▶ Prompt
Reproduce the text in the data below word for word, line by line, leaving out the pictures.

▶ Information
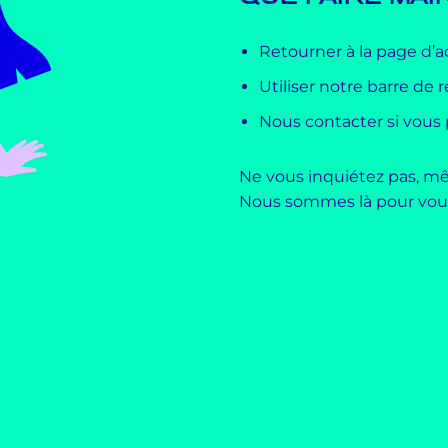
Retourner à la page d’a
Utiliser notre barre de
Nous contacter si vous
Ne vous inquiétez pas, mê
Nous sommes là pour vous 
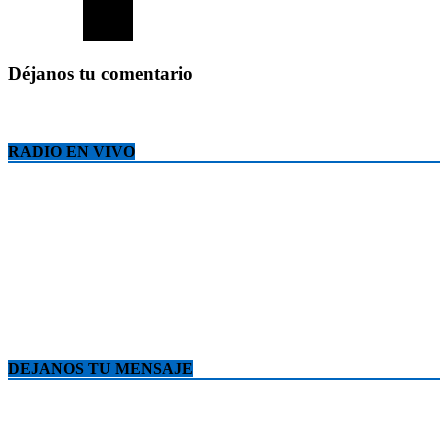
Déjanos tu comentario
RADIO EN VIVO
DEJANOS TU MENSAJE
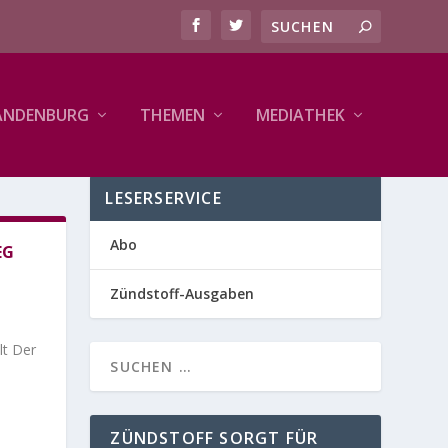
ANDENBURG
THEMEN
MEDIATHEK
LESERSERVICE
Abo
EG
Zündstoff-Ausgaben
lt Der
ZÜNDSTOFF SORGT FÜR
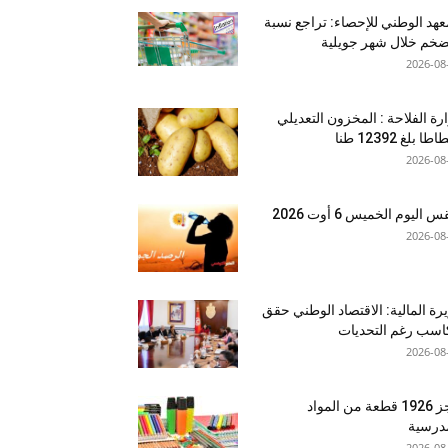
عهد الوطني للإحصاء: تراجع نسبة
ضخم خلال شهر جويلية
2026-08
رة الفلاحة : المخزون التعديلي
طا بلغ 12392 طنا
2026-08
اليوم الخميس 6 أوت 2026
2026-08
رة المالية: الاقتصاد الوطني حقق
سب رغم التحديات
2026-08
حجز 1926 قطعة من المواد
درسية
2026-08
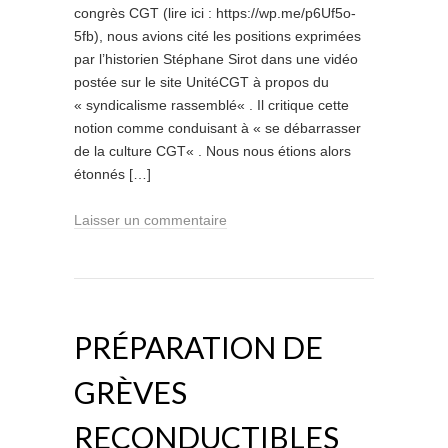
congrès CGT (lire ici : https://wp.me/p6Uf5o-
5fb), nous avions cité les positions exprimées
par l’historien Stéphane Sirot dans une vidéo
postée sur le site UnitéCGT à propos du
« syndicalisme rassemblé« . Il critique cette
notion comme conduisant à « se débarrasser
de la culture CGT« . Nous nous étions alors
étonnés […]
Laisser un commentaire
PRÉPARATION DE
GRÈVES
RECONDUCTIBLES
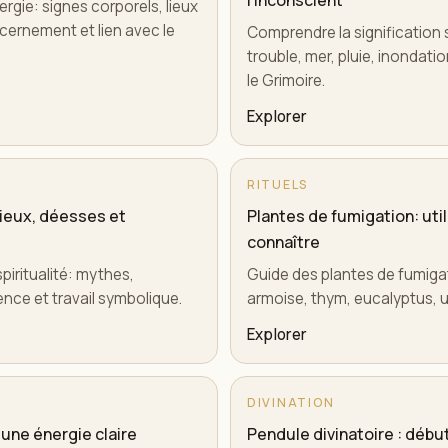
l'inconscient
ergie: signes corporels, lieux
scernement et lien avec le
Comprendre la signification sp
trouble, mer, pluie, inondat
le Grimoire.
Explorer
RITUELS
dieux, déesses et
Plantes de fumigation: util
connaître
piritualité: mythes,
Guide des plantes de fumigati
ence et travail symbolique.
armoise, thym, eucalyptus, u
Explorer
DIVINATION
 une énergie claire
Pendule divinatoire : débu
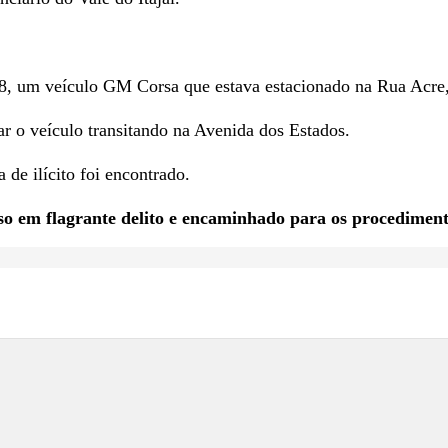
, 18, um veículo GM Corsa que estava estacionado na Rua Acre
zar o veículo transitando na Avenida dos Estados.
de ilícito foi encontrado.
reso em flagrante delito e encaminhado para os procediment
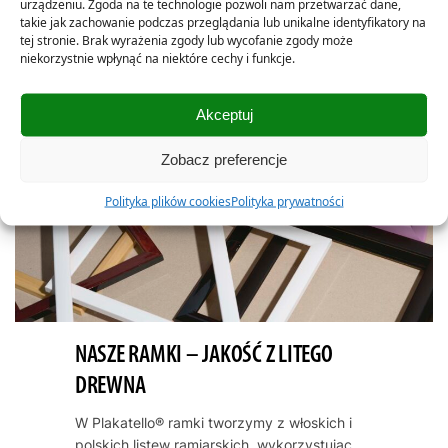
urządzeniu. Zgoda na te technologie pozwoli nam przetwarzać dane,
takie jak zachowanie podczas przeglądania lub unikalne identyfikatory na
tej stronie. Brak wyrażenia zgody lub wycofanie zgody może
niekorzystnie wpłynąć na niektóre cechy i funkcje.
Akceptuj
Zobacz preferencje
Polityka plików cookies
Polityka prywatności
NASZE RAMKI – JAKOŚĆ Z LITEGO
DREWNA
W Plakatello® ramki tworzymy z włoskich i
polskich listew ramiarskich, wykorzystując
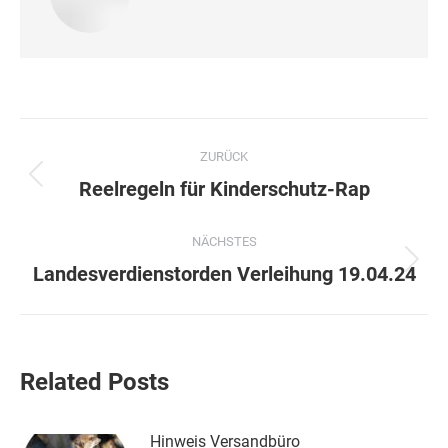
Kommentarnavigation
ZURÜCK
Vorheriger
Reelregeln für Kinderschutz-Rap
Beitrag:
NÄCHSTES
Nächster
Landesverdienstorden Verleihung 19.04.24
Beitrag:
Related Posts
Hinweis Versandbüro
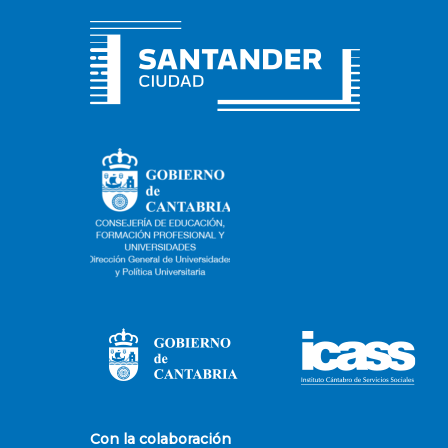
Con la colaboración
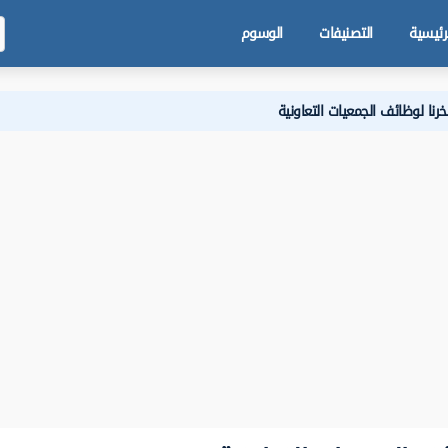
رئيسية
التصنيفات
الوسوم
ا لوظائف الجمعيات التعاونية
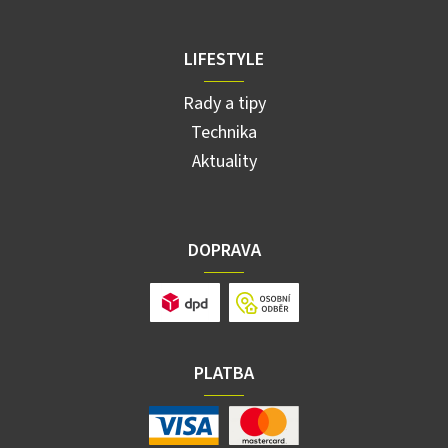
LIFESTYLE
Rady a tipy
Technika
Aktuality
DOPRAVA
PLATBA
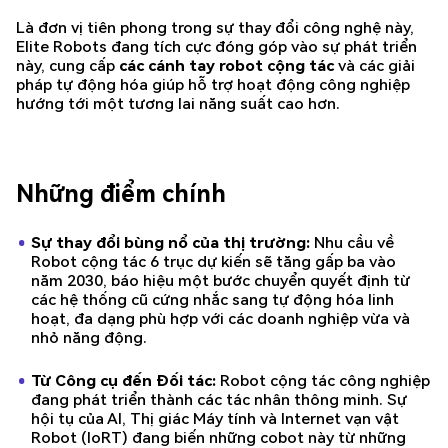
Là đơn vị tiên phong trong sự thay đổi công nghệ này,
Elite Robots đang tích cực đóng góp vào sự phát triển
này, cung cấp
các cánh tay robot cộng tác
và các giải
pháp tự động hóa giúp hỗ trợ hoạt động công nghiệp
hướng tới một tương lai năng suất cao hơn.
Những điểm chính
Sự thay đổi bùng nổ của thị trường:
Nhu cầu về
Robot cộng tác 6 trục dự kiến sẽ tăng gấp ba vào
năm 2030, báo hiệu một bước chuyển quyết định từ
các hệ thống cũ cứng nhắc sang tự động hóa linh
hoạt, đa dạng phù hợp với các doanh nghiệp vừa và
nhỏ năng động.
Từ Công cụ đến Đối tác:
Robot cộng tác công nghiệp
đang phát triển thành các tác nhân thông minh. Sự
hội tụ của AI, Thị giác Máy tính và Internet vạn vật
Robot (IoRT) đang biến những cobot này từ những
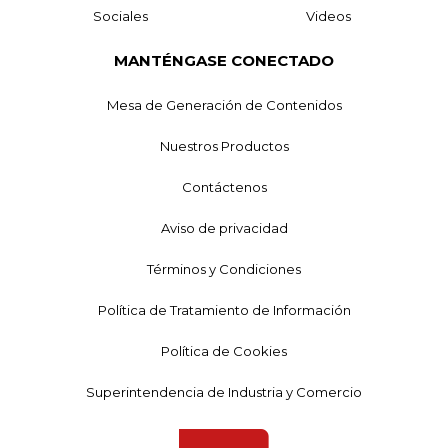
Sociales
Videos
MANTÉNGASE CONECTADO
Mesa de Generación de Contenidos
Nuestros Productos
Contáctenos
Aviso de privacidad
Términos y Condiciones
Política de Tratamiento de Información
Política de Cookies
Superintendencia de Industria y Comercio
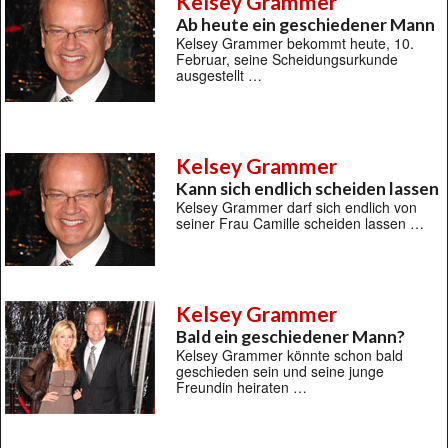
Kelsey Grammer
Ab heute ein geschiedener Mann
Kelsey Grammer bekommt heute, 10.
Februar, seine Scheidungsurkunde
ausgestellt …
Kelsey Grammer
Kann sich endlich scheiden lassen
Kelsey Grammer darf sich endlich von
seiner Frau Camille scheiden lassen …
Kelsey Grammer
Bald ein geschiedener Mann?
Kelsey Grammer könnte schon bald
geschieden sein und seine junge
Freundin heiraten …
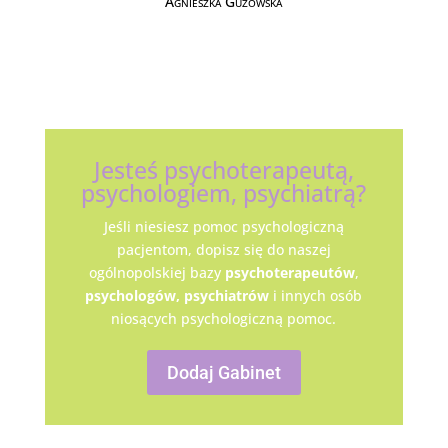
Agnieszka Guzowska
Jesteś psychoterapeutą,
psychologiem, psychiatrą?
Jeśli niesiesz pomoc psychologiczną
pacjentom, dopisz się do naszej
ogólnopolskiej bazy
psychoterapeutów
,
psychologów,
psychiatrów
i innych osób
niosących psychologiczną pomoc.
Dodaj Gabinet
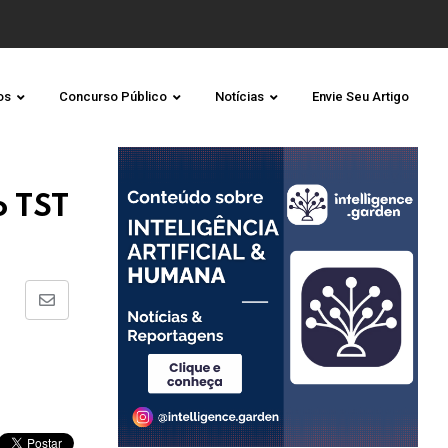
os
Concurso Público
Notícias
Envie Seu Artigo
o TST
Share
via
Email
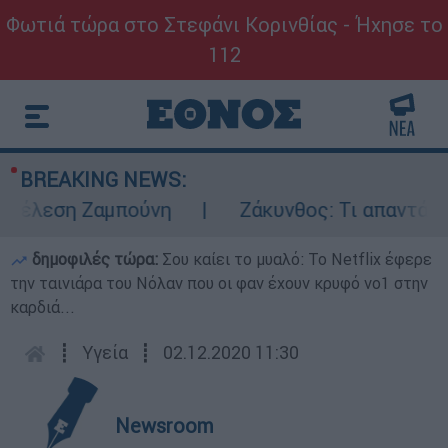
Φωτιά τώρα στο Στεφάνι Κορινθίας - Ήχησε το
112
BREAKING NEWS:
έλεση Ζαμπούνη
Ζάκυνθος: Τι απαντά η ΕΛ
δημοφιλές τώρα:
Σου καίει το μυαλό: Το Netflix έφερε
την ταινιάρα του Νόλαν που οι φαν έχουν κρυφό νο1 στην
καρδιά...
┋
Υγεία
┋
02.12.2020 11:30
Newsroom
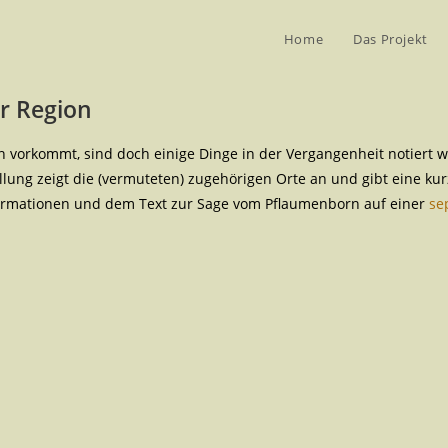
Home
Das Projekt
r Region
vorkommt, sind doch einige Dinge in der Vergangenheit notiert w
lung zeigt die (vermuteten) zugehörigen Orte an und gibt eine kur
nformationen und dem Text zur Sage vom Pflaumenborn auf einer
se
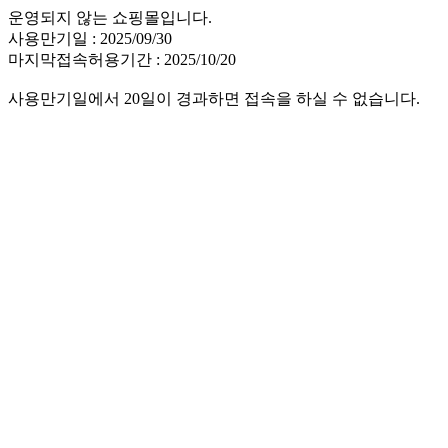
운영되지 않는 쇼핑몰입니다.
사용만기일 : 2025/09/30
마지막접속허용기간 : 2025/10/20
사용만기일에서 20일이 경과하면 접속을 하실 수 없습니다.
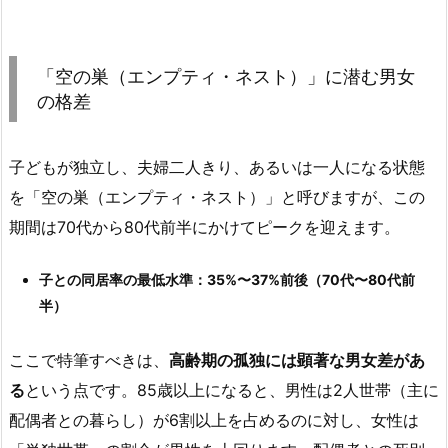
「空の巣（エンプティ・ネスト）」に潜む男女
の格差
子どもが独立し、夫婦二人きり、あるいは一人になる状態
を「空の巣（エンプティ・ネスト）」と呼びますが、この
期間は70代から80代前半にかけてピークを迎えます。
子との同居率の最低水準：35%〜37%前後（70代〜80代前
半）
ここで特筆すべきは、
高齢期の孤独には顕著な男女差があ
る
という点です。85歳以上になると、男性は2人世帯（主に
配偶者との暮らし）が6割以上を占めるのに対し、女性は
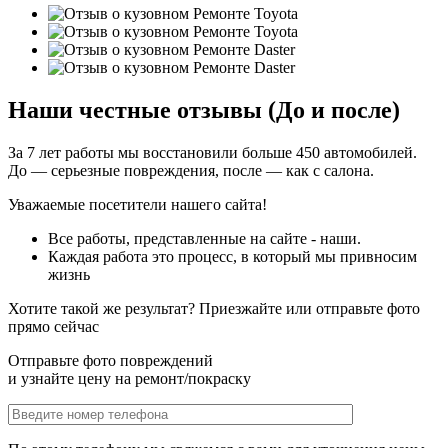
Наши честные отзывы (До и после)
За 7 лет работы мы восстановили больше 450 автомобилей.
До — серьезные повреждения, после — как с салона.
Уважаемые посетители нашего сайта!
Все работы, представленные на сайте - наши.
Каждая работа это процесс, в который мы привносим
жизнь
Хотите такой же результат? Приезжайте или отправьте фото
прямо сейчас
Отправьте фото повреждений
и узнайте цену на ремонт/покраску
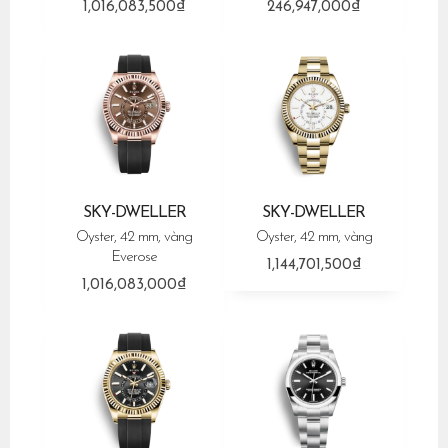
1,016,083,500₫
246,947,000₫
SKY-DWELLER
SKY-DWELLER
Oyster, 42 mm, vàng
Oyster, 42 mm, vàng
Everose
1,144,701,500₫
1,016,083,000₫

▶ Output for this exercise
Retourner à la page d’a
Utiliser notre barre de
Nous contacter si vous
Ne vous inquiétez pas, mê
Nous sommes là pour vous 
Déjanos tu comentario
RADIO EN VIVO
DEJANOS TU MENSAJE
ANDENBURG
THEMEN
MEDIATHEK
LESERSERVICE
Abo
EG
Zündstoff-Ausgaben
lt Der
ZÜNDSTOFF SORGT FÜR
عهد الوطني للإحصاء: تراجع نسبة
ضخم خلال شهر جويلية
2026-08
رة الفلاحة : المخزون التعديلي
طا بلغ 12392 طنا
2026-08
اليوم الخميس 6 أوت 2026
2026-08
رة المالية: الاقتصاد الوطني حقق
سب رغم التحديات
2026-08
حجز 1926 قطعة من المواد
درسية
2026-08
congrès CGT (lire ici : https://wp.me/p6Uf5o-
5fb), nous avions cité les positions exprimées
par l’historien Stéphane Sirot dans une vidéo
postée sur le site UnitéCGT à propos du
« syndicalisme rassemblé« . Il critique cette
notion comme conduisant à « se débarrasser
de la culture CGT« . Nous nous étions alors
étonnés […]
Laisser un commentaire
PRÉPARATION DE
GRÈVES
RECONDUCTIBLES
l'inconscient
ergie: signes corporels, lieux
scernement et lien avec le
Comprendre la signification sp
trouble, mer, pluie, inondat
le Grimoire.
Explorer
RITUELS
dieux, déesses et
Plantes de fumigation: util
connaître
piritualité: mythes,
Guide des plantes de fumigati
ence et travail symbolique.
armoise, thym, eucalyptus, u
Explorer
DIVINATION
 une énergie claire
Pendule divinatoire : débu
, 18, um veículo GM Corsa que estava estacionado na Rua Acre
zar o veículo transitando na Avenida dos Estados.
de ilícito foi encontrado.
reso em flagrante delito e encaminhado para os procediment
urządzeniu. Zgoda na te technologie pozwoli nam przetwarzać dane,
takie jak zachowanie podczas przeglądania lub unikalne identyfikatory na
tej stronie. Brak wyrażenia zgody lub wycofanie zgody może
niekorzystnie wpłynąć na niektóre cechy i funkcje.
Akceptuj
Zobacz preferencje
Polityka plików cookies
Polityka prywatności
NASZE RAMKI – JAKOŚĆ Z LITEGO
DREWNA
W Plakatello® ramki tworzymy z włoskich i
polskich listew ramiarskich, wykorzystując
Kommentarnavigation
ZURÜCK
Vorheriger
Reelregeln für Kinderschutz-Rap
Beitrag:
NÄCHSTES
Nächster
Landesverdienstorden Verleihung 19.04.24
Beitrag:
Related Posts
Hinweis Versandbüro
Con la colaboración
رئيسية
التصنيفات
الوسوم
ا لوظائف الجمعيات التعاونية
LIFESTYLE
Rady a tipy
Technika
Aktuality
DOPRAVA
PLATBA
Là đơn vị tiên phong trong sự thay đổi công nghệ này,
Elite Robots đang tích cực đóng góp vào sự phát triển
này, cung cấp
các cánh tay robot cộng tác
và các giải
pháp tự động hóa giúp hỗ trợ hoạt động công nghiệp
hướng tới một tương lai năng suất cao hơn.
Những điểm chính
Sự thay đổi bùng nổ của thị trường:
Nhu cầu về
Robot cộng tác 6 trục dự kiến sẽ tăng gấp ba vào
năm 2030, báo hiệu một bước chuyển quyết định từ
các hệ thống cũ cứng nhắc sang tự động hóa linh
hoạt, đa dạng phù hợp với các doanh nghiệp vừa và
nhỏ năng động.
Từ Công cụ đến Đối tác:
Robot cộng tác công nghiệp
đang phát triển thành các tác nhân thông minh. Sự
hội tụ của AI, Thị giác Máy tính và Internet vạn vật
Robot (IoRT) đang biến những cobot này từ những
Sociales
Videos
MANTÉNGASE CONECTADO
Mesa de Generación de Contenidos
Nuestros Productos
Contáctenos
Aviso de privacidad
Términos y Condiciones
Política de Tratamiento de Información
Política de Cookies
Superintendencia de Industria y Comercio
Kelsey Grammer
Ab heute ein geschiedener Mann
Kelsey Grammer bekommt heute, 10.
Februar, seine Scheidungsurkunde
ausgestellt …
Kelsey Grammer
Kann sich endlich scheiden lassen
Kelsey Grammer darf sich endlich von
seiner Frau Camille scheiden lassen …
Kelsey Grammer
Bald ein geschiedener Mann?
Kelsey Grammer könnte schon bald
geschieden sein und seine junge
Freundin heiraten …
Agnieszka Guzowska
Jesteś psychoterapeutą,
psychologiem, psychiatrą?
Jeśli niesiesz pomoc psychologiczną
pacjentom, dopisz się do naszej
ogólnopolskiej bazy
psychoterapeutów
,
psychologów,
psychiatrów
i innych osób
niosących psychologiczną pomoc.
Dodaj Gabinet
os
Concurso Público
Notícias
Envie Seu Artigo
o TST
Share
via
Email
Φωτιά τώρα στο Στεφάνι Κορινθίας - Ήχησε το
112
BREAKING NEWS:
έλεση Ζαμπούνη
Ζάκυνθος: Τι απαντά η ΕΛ
δημοφιλές τώρα:
Σου καίει το μυαλό: Το Netflix έφερε
την ταινιάρα του Νόλαν που οι φαν έχουν κρυφό νο1 στην
καρδιά...
┋
Υγεία
┋
02.12.2020 11:30
Newsroom
Home
Das Projekt
r Region
vorkommt, sind doch einige Dinge in der Vergangenheit notiert w
lung zeigt die (vermuteten) zugehörigen Orte an und gibt eine kur
nformationen und dem Text zur Sage vom Pflaumenborn auf einer
se
운영되지 않는 쇼핑몰입니다.
사용만기일 : 2025/09/30
마지막접속허용기간 : 2025/10/20
사용만기일에서 20일이 경과하면 접속을 하실 수 없습니다.
「空の巣（エンプティ・ネスト）」に潜む男女
の格差
子どもが独立し、夫婦二人きり、あるいは一人になる状態
を「空の巣（エンプティ・ネスト）」と呼びますが、この
期間は70代から80代前半にかけてピークを迎えます。
子との同居率の最低水準：35%〜37%前後（70代〜80代前
半）
ここで特筆すべきは、
高齢期の孤独には顕著な男女差があ
る
という点です。85歳以上になると、男性は2人世帯（主に
配偶者との暮らし）が6割以上を占めるのに対し、女性は
Наши честные отзывы (До и после)
За 7 лет работы мы восстановили больше 450 автомобилей.
До — серьезные повреждения, после — как с салона.
Уважаемые посетители нашего сайта!
Все работы, представленные на сайте - наши.
Каждая работа это процесс, в который мы привносим
жизнь
Хотите такой же результат? Приезжайте или отправьте фото
прямо сейчас
Отправьте фото повреждений
и узнайте цену на ремонт/покраску
1,016,083,500₫
246,947,000₫
SKY-DWELLER
SKY-DWELLER
Oyster, 42 mm, vàng
Oyster, 42 mm, vàng
Everose
1,144,701,500₫
1,016,083,000₫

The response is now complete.